|The predicted deaths is an estimate of weekly deaths based on linear regression of continuous time series and seasonality is derived by assigning each week to one of 13 periods. Actual data from 2015 through 2019 is used to determine the predicted totals. |
The excess deaths in 2020 through 12/5 stands at 310,000 according to this model.
The numbers are gonna get really scary-looking before they get better. But perspective is important.
Annual global deaths attributable to influenza: 650,000
Annual global deaths attributable to tuberculosis: 1,600,000
Case fatality rate of influenza for confirmed cases = 10% (scary)
Here are some very rough GLOBAL COVID 19 Estimates:
In this model…
Total global confirmed cases reach 1 million on 4/2
Total global confirmed cases reach 5 million on 4/22
Total global confirmed cases reach 10 million on 5/16
Peak global fatality day: April 26, 18,000
Total global fatalities through April 9: 100k
Total global fatalities through May 6: 500k
Total global fatalities through June 30: 640k
A really bad flu season, but hardly an apocalypse.

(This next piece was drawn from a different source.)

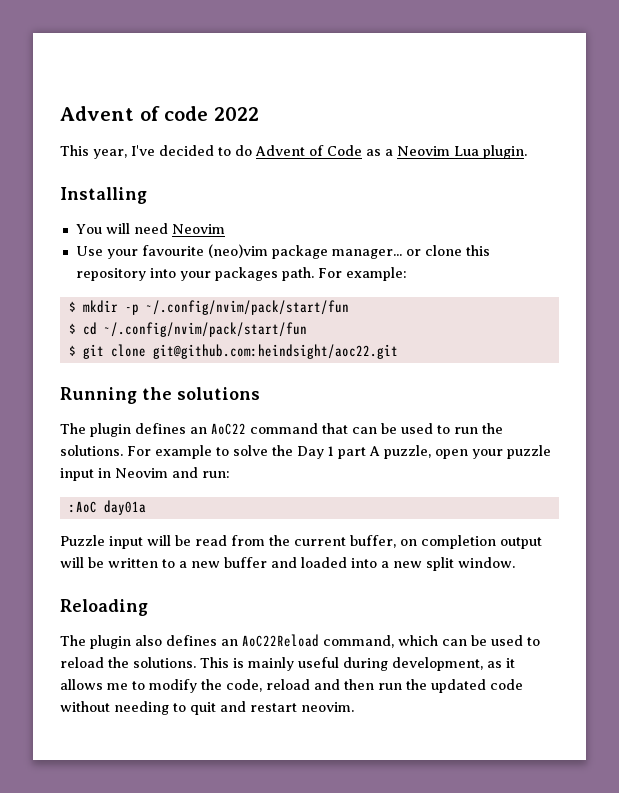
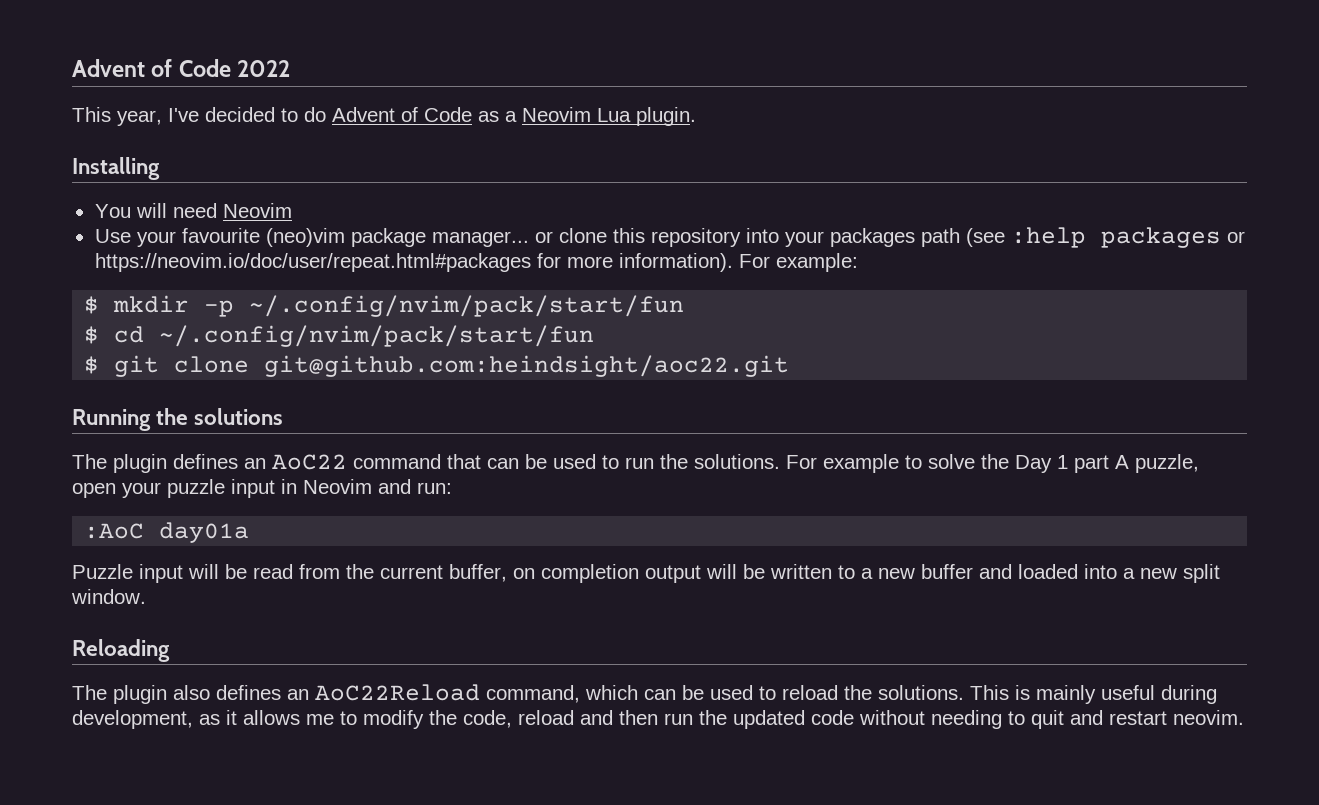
[60,106,209,121] Advent of code -> [72,59,231,77] Advent of Code
[281,267,314,281] path. -> [920,227,1245,248] [94,253,733,272] path (see :help packages or https://neovim.io/doc/user/repeat.html#packages for more information).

Sanity check: Ignore the reported case numbers. The reported confirmed cases are essentially meaningless in that they are not random samplings of the population and are plagued with selection bias that indicates a grossly exaggerated fatality rate. in other words, the only people getting tested are the ones who are already ill. Mild or asymptomatic cases are almost entirely ignored in the calculations.
This has been shown in a CDC study of the H1N1 outbreak of 2009.
The study predicted “laboratory-confirmed case equaled 166 infections in reality”. In other words, the true infection rate of the H1N1 outbreak was 135 to 212 times the confirmed case rate! And the prediction of that infection factor was proven out by antibody tests of the population. Applying the low end of this factor range to the 3/26/2020 confirmed case total of 531,865 and 24,073 fatalities implies, by extension, a true case fatality rate of .03%, or 3 out of 1000, or 1/135th less than what is reported by our agenda-driven, sensationalist media.
But more testing is a paradox. The more cases, the more media hysteria. The more hysteria, the more panic. The more panic, the more outrageous assaults on civil liberties by bureaucrats. Increased testing will dramatically increase the case counts, but that, in turn, if it becomes more random rather than just testing sick people, will start to reduce the case fatality rate… eventually.
“Journalists” keep touting S. Korea as the model for handling the virus due to their very low fatality rate.
You want to know how they did it?
They created 500 testing locations and tested 250,000 people. Turns out, 3% of that somewhat random sample set was infected. In other words, they radically increased the “confirmed cases” number which caused the fatality rate to plummet. It also implied that the virus is already everywhere in South Korea.
Italy conducted a similar experiment.
Italy tested the entire town of Vo in early March and found 3% of the population was infected.
Notice a pattern, here?
The testing in Vo actually implies what I have suspected and suggested from the start, that 1) COVID 19 has already spread beyond any realistic possibility of containment, meaning the economic destruction we’re suffering is pointless political theater, and 2) the virus is largely benign and asymptomatic.
Good news, BTW: It looks like Italy may have topped.
We’ll see what happens.
I’ll predict that Big Brother will come riding in to take the credit for any “flattening of the curve”, when in reality, the home detention and economic shutdown was probably useless to stop the virus that has already infected 3% of the population.
When this is over, it’s probably going to look like a bad flu season. Trouble is, we will be in a terrible recession, or worse, with an added $3 trillion in U.S. federal debt, 10-15% unemployment, and 401k values cut in half.
Assuming a $6 trillion price tag to combat this virus, I wonder how many ventilators, medical care salaries, supplemental incomes for at risk individuals, and temporary hospitals could have been built for a tiny fraction of that cost?
Politics is not guided by rationality. It’s driven by fear.